What needs to be done: Write out, unchanged, the lines of the records from the line containing "genus: Ruellia" through the final line of the records, including both ends.

[Entries drawn from a collection]
>>>

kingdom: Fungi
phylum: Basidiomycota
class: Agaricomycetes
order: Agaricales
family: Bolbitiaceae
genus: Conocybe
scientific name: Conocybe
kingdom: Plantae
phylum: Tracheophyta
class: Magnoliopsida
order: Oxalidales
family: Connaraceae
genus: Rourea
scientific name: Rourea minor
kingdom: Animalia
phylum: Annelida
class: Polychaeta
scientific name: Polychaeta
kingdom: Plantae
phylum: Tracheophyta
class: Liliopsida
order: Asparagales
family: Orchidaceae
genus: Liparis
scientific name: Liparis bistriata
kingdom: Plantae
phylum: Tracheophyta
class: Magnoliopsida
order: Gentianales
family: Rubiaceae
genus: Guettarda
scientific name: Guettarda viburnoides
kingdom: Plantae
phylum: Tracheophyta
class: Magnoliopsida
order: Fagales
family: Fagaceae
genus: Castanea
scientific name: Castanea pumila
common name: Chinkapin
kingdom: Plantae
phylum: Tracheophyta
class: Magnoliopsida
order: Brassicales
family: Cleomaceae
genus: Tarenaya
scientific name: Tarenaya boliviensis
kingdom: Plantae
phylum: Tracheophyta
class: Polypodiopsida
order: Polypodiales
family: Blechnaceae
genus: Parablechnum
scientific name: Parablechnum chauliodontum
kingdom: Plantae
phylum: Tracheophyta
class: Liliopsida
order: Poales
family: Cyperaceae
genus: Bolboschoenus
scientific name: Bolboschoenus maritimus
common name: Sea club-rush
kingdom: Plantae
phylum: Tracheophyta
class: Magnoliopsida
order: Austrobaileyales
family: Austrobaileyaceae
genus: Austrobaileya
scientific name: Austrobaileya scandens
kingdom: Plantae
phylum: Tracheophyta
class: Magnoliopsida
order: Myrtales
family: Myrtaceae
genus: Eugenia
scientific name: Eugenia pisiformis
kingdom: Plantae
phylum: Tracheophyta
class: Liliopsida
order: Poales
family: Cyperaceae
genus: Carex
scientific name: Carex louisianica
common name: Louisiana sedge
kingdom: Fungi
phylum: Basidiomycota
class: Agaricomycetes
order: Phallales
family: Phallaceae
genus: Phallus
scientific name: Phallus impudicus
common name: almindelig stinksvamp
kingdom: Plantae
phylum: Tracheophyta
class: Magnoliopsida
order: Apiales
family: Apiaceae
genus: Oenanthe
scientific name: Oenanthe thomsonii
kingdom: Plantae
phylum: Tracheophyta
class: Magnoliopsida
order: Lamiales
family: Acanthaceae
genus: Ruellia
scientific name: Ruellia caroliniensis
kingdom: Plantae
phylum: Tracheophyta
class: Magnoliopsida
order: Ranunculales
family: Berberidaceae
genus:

<<<

Task solution:
genus: Ruellia
scientific name: Ruellia caroliniensis
kingdom: Plantae
phylum: Tracheophyta
class: Magnoliopsida
order: Ranunculales
family: Berberidaceae
genus:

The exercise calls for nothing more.